YOUR TASK: From the entries that follow, copy exactly the lines beginning at the line holding "Fig. 1 Schematic of four HSR lines" and continuing through the line holding "Figure 12. Compaction".

[Opening LISTED ENTRIES section]

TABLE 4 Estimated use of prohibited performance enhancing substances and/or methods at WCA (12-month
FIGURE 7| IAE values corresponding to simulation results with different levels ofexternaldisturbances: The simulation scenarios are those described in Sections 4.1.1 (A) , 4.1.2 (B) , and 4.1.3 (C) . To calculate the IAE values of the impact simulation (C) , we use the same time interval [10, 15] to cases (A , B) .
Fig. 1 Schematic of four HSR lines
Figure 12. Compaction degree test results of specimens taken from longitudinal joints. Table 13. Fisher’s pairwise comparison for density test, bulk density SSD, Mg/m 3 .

[Closing LISTED ENTRIES section]
[Opening LISTED ENTRIES section]

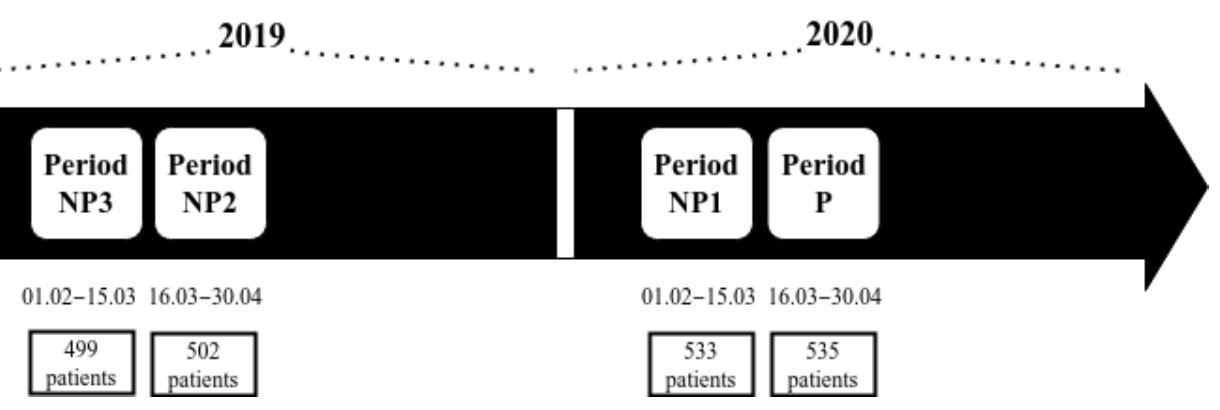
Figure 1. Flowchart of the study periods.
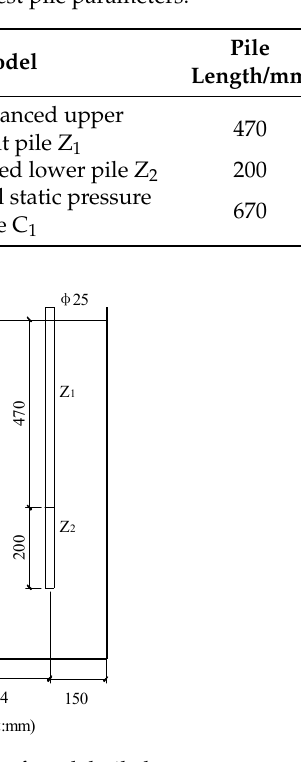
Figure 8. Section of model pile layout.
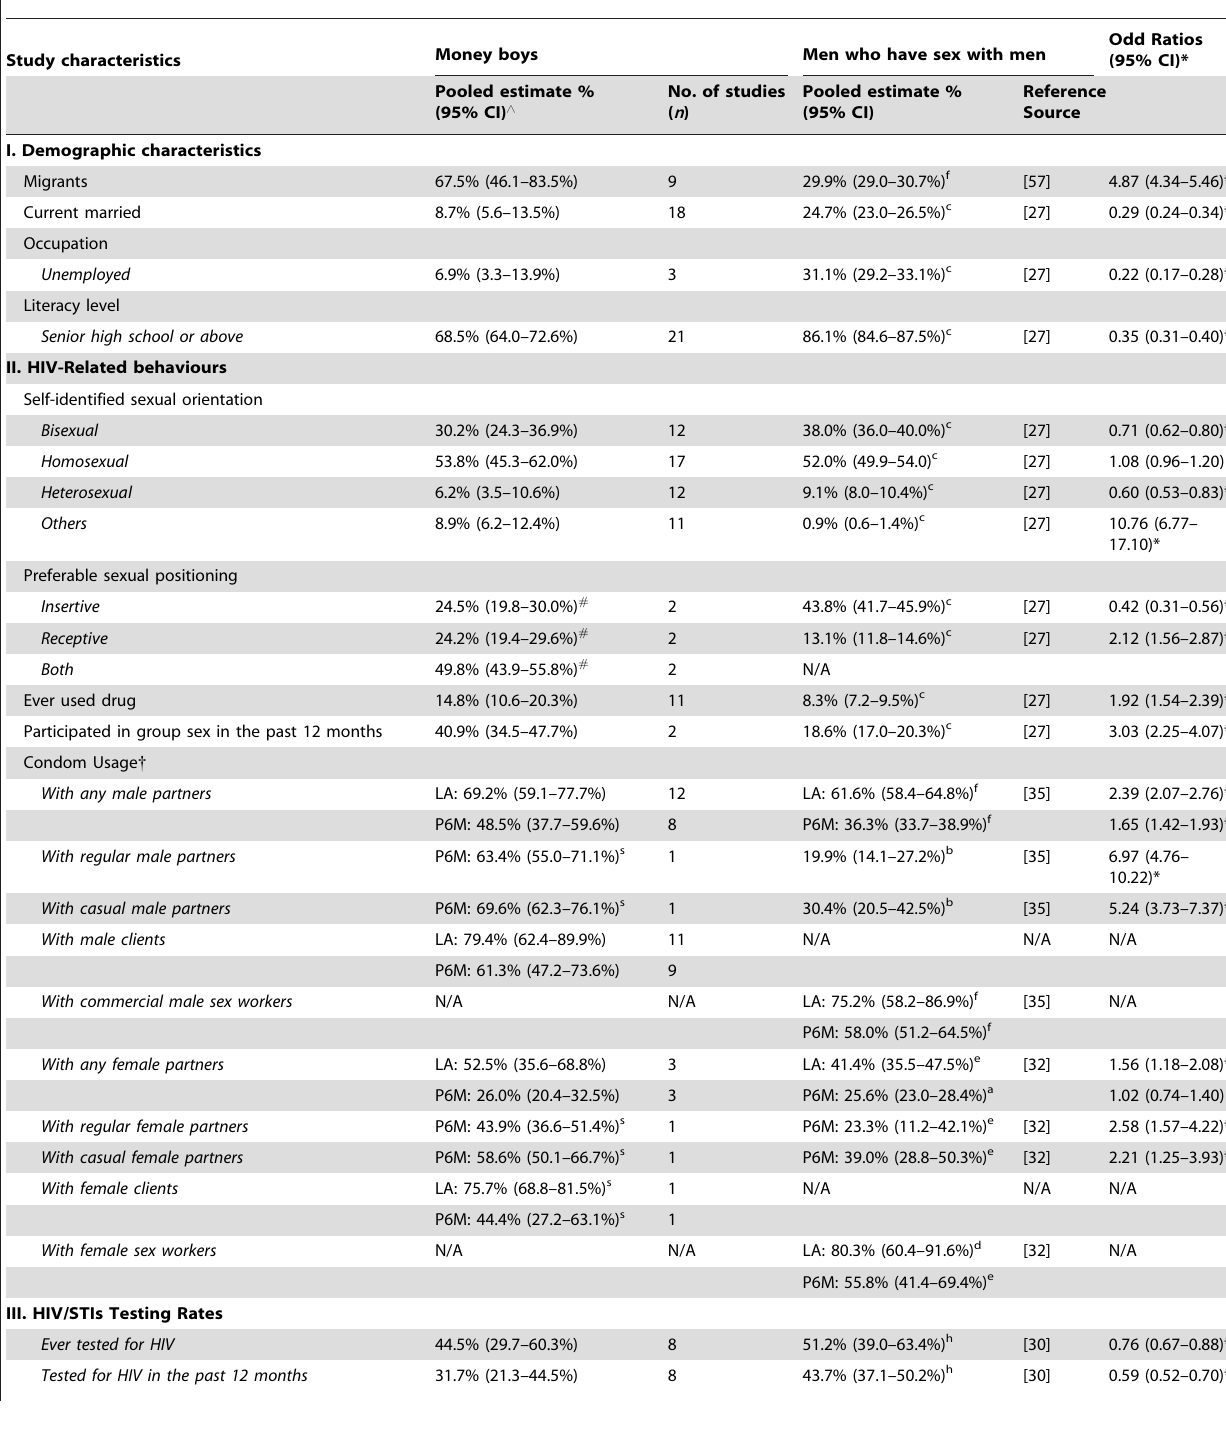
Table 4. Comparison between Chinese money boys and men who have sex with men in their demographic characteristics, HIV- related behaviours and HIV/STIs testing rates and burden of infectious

[Closing LISTED ENTRIES section]

COMPLETED EXERCISE:
Fig. 1 Schematic of four HSR lines
Figure 12. Compaction degree test results of specimens taken from longitudinal joints. Table 13. Fisher’s pairwise comparison for density test, bulk density SSD, Mg/m 3 .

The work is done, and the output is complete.